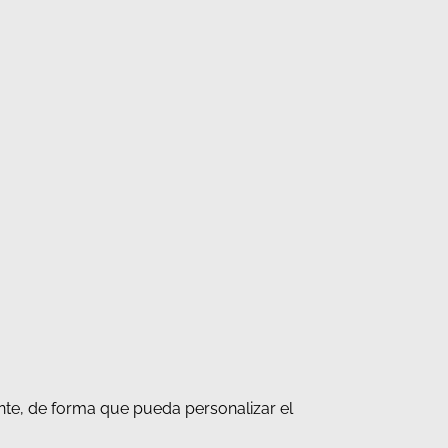
nte, de forma que pueda personalizar el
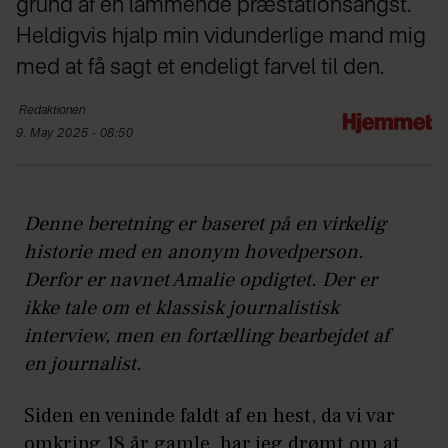
grund af en lammende præstationsangst.
Heldigvis hjalp min vidunderlige mand mig
med at få sagt et endeligt farvel til den.
Redaktionen
9. May 2025 - 08:50
Denne beretning er baseret på en virkelig
historie med en anonym hovedperson.
Derfor er navnet Amalie opdigtet. Der er
ikke tale om et klassisk journalistisk
interview, men en fortælling bearbejdet af
en journalist.
Siden en veninde faldt af en hest, da vi var
omkring 18 år gamle, har jeg drømt om at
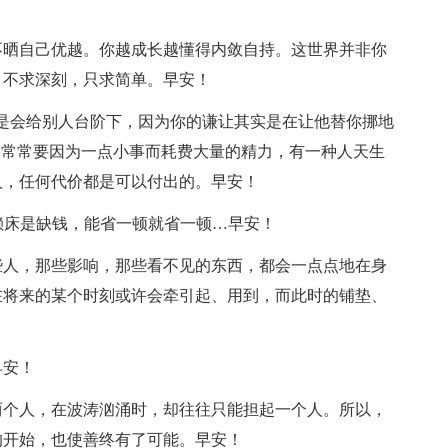
不晒自己优越。你越成长越懂得内敛自持。这世界并非你
。不求深刻，只求简单。早安！
总是会给别人台阶下，因为你的谦让其实是在让他替你挪地
们常常要因为一点小事而耗费大量的精力，有一种人天生
人，任何代价都是可以付出的。早安！
我赖床是缺钱，能省一顿就省一顿…早安！
些人，那些影响，那些看不见的东西，都会一点点地在身
在将来的某个时刻或许会牵引起、用到，而此时的铺垫、
早安！
两个人，在波涛汹涌时，却往往只能担起一个人。所以，
的开始，也使善终有了可能。早安！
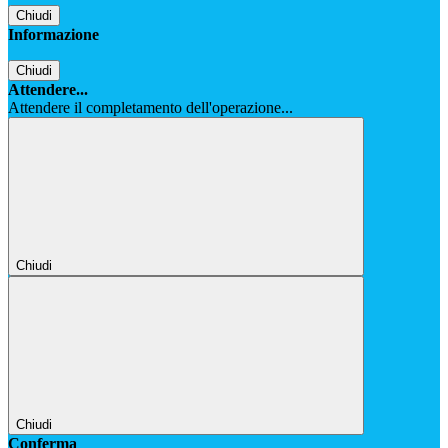
Chiudi
Informazione
Chiudi
Attendere...
Attendere il completamento dell'operazione...
Chiudi
Chiudi
Conferma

Activity
Print nothing but the lines from the one that contains "Informazione" to the final line of the data, both included, exactly as they read.

Solution to this problem
Informazione
Chiudi
Attendere...
Attendere il completamento dell'operazione...
Chiudi
Chiudi
Conferma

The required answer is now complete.